Records for the task START
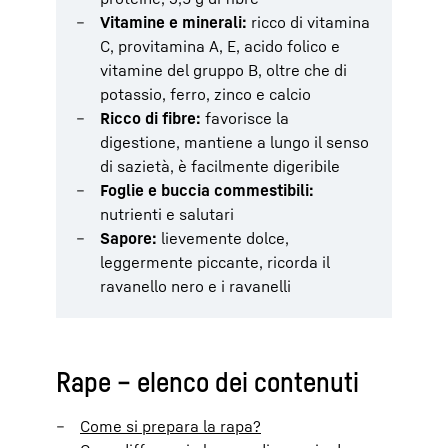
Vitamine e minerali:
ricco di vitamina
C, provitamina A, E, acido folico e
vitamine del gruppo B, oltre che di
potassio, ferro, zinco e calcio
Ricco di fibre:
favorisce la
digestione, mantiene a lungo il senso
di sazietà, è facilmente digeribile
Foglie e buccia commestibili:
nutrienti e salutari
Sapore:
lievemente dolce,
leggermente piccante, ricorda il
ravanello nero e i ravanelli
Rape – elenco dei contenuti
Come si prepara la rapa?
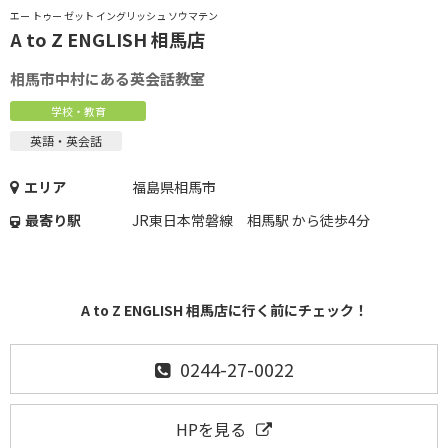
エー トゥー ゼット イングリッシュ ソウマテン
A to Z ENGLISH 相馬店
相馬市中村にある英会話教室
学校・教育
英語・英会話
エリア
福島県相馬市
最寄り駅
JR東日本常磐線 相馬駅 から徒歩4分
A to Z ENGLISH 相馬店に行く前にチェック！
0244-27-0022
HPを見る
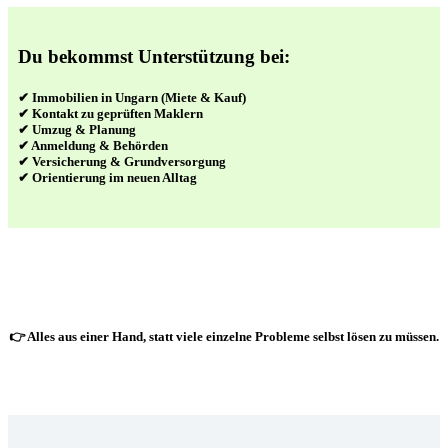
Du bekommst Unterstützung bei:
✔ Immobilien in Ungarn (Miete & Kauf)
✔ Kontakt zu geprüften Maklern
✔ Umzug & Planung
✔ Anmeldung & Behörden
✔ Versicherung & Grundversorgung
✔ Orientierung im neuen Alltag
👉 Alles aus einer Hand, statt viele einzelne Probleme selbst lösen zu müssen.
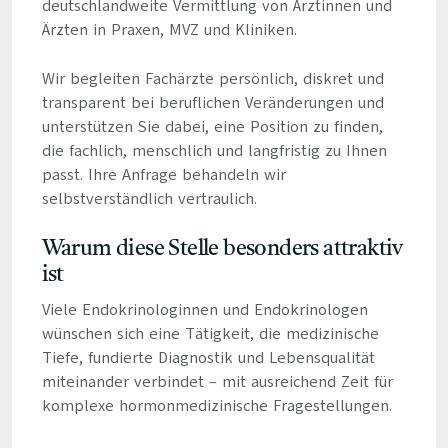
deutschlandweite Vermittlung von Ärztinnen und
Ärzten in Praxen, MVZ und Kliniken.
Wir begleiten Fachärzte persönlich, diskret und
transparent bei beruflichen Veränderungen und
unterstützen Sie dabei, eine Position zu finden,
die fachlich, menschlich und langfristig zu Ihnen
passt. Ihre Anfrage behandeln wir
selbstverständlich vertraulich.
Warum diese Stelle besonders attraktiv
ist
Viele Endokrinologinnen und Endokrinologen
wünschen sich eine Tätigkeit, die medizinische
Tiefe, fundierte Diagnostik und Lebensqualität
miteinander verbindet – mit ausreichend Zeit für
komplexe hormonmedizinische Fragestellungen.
Records for the task END
Records for the task START
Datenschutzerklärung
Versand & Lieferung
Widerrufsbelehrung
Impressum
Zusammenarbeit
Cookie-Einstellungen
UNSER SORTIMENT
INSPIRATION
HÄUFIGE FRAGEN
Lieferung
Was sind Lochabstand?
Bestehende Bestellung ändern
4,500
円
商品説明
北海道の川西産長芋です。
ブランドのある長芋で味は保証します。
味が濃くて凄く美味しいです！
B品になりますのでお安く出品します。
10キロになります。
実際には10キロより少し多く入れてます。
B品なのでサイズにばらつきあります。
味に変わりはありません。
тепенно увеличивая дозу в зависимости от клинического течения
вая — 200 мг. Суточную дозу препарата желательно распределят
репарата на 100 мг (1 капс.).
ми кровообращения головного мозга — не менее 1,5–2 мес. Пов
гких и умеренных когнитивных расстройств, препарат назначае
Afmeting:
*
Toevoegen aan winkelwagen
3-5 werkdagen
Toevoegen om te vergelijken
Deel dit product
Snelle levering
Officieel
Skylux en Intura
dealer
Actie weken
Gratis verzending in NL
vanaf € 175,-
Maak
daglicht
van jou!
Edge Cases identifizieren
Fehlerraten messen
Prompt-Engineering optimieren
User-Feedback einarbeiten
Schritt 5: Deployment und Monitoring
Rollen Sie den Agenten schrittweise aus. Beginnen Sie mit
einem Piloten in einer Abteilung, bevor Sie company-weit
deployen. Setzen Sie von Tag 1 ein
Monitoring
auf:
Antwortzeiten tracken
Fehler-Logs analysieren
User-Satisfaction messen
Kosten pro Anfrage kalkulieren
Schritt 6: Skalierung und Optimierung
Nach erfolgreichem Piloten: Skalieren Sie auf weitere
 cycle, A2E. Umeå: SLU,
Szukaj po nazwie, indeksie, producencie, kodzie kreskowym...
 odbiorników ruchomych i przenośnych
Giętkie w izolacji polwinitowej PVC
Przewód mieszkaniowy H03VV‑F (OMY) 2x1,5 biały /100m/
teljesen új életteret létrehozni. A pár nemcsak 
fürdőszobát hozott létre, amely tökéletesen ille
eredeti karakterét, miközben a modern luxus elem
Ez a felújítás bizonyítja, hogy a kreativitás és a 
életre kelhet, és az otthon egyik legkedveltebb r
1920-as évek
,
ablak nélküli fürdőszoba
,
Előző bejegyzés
Records for the task END
Records for the task START
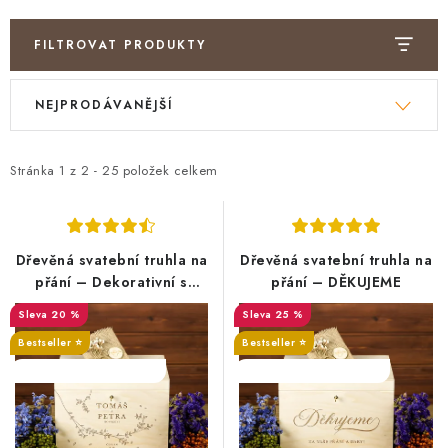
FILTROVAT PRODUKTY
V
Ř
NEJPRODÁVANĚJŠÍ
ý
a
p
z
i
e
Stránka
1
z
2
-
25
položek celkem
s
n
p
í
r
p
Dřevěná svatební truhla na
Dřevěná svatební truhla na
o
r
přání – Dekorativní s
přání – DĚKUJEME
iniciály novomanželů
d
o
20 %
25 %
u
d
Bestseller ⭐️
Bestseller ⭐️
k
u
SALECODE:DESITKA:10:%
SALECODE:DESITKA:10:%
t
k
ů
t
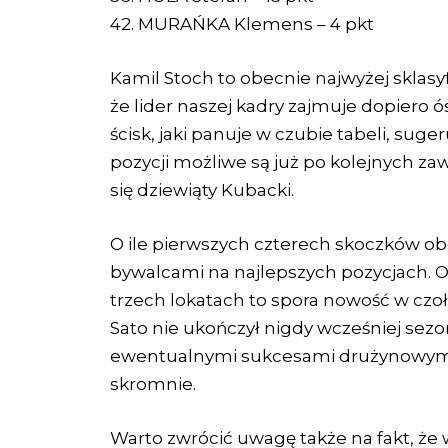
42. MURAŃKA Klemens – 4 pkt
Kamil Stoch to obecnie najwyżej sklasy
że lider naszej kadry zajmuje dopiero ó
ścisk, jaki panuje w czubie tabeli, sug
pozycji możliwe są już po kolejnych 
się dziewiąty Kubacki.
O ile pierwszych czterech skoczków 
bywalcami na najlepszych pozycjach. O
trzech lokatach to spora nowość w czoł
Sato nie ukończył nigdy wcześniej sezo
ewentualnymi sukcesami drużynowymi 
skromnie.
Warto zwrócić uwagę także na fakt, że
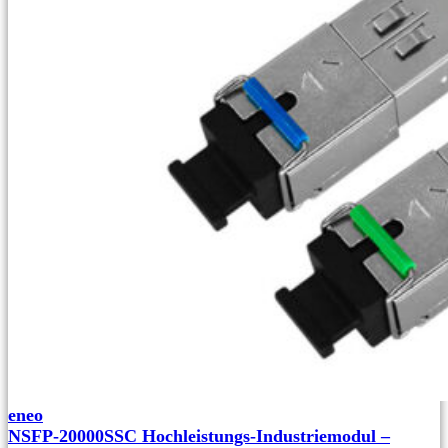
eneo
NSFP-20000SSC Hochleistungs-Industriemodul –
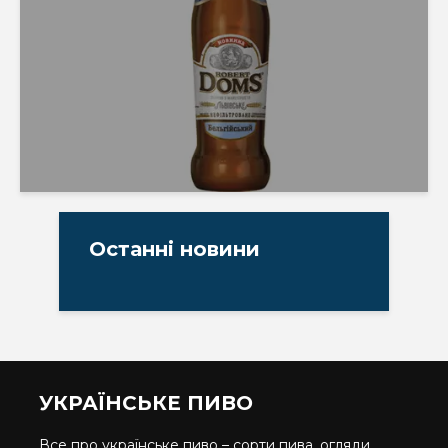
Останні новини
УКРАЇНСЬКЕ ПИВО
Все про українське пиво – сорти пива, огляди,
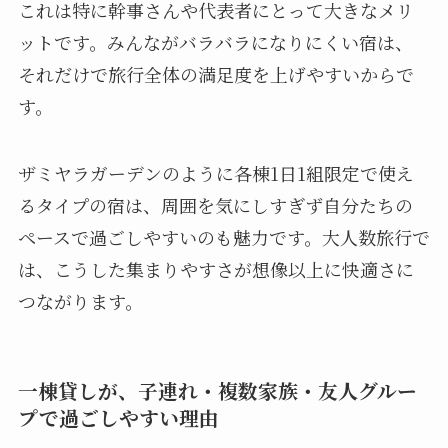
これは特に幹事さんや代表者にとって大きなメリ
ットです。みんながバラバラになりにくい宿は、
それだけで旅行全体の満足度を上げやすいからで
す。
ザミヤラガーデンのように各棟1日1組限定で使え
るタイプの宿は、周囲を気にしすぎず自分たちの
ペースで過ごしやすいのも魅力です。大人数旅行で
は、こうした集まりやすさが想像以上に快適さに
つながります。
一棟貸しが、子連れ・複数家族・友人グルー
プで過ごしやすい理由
Records for the task END
Task objective —
Quote the part of the items that opens with the line containing "FILTROVAT PRODUKTY" and closes with the line containing "NSFP-20000SSC Hochleistungs-Industriemodul –", keeping both of those lines and leaving out the pictures.

Answer to this problem —
FILTROVAT PRODUKTY
V
Ř
NEJPRODÁVANĚJŠÍ
ý
a
p
z
i
e
Stránka
1
z
2
-
25
položek celkem
s
n
p
í
r
p
Dřevěná svatební truhla na
Dřevěná svatební truhla na
o
r
přání – Dekorativní s
přání – DĚKUJEME
iniciály novomanželů
d
o
20 %
25 %
u
d
Bestseller ⭐️
Bestseller ⭐️
k
u
SALECODE:DESITKA:10:%
SALECODE:DESITKA:10:%
t
k
ů
t
42. MURAŃKA Klemens – 4 pkt
Kamil Stoch to obecnie najwyżej sklasy
że lider naszej kadry zajmuje dopiero ó
ścisk, jaki panuje w czubie tabeli, sug
pozycji możliwe są już po kolejnych 
się dziewiąty Kubacki.
O ile pierwszych czterech skoczków 
bywalcami na najlepszych pozycjach. O
trzech lokatach to spora nowość w czoł
Sato nie ukończył nigdy wcześniej sezo
ewentualnymi sukcesami drużynowymi 
skromnie.
Warto zwrócić uwagę także na fakt, że
eneo
NSFP-20000SSC Hochleistungs-Industriemodul –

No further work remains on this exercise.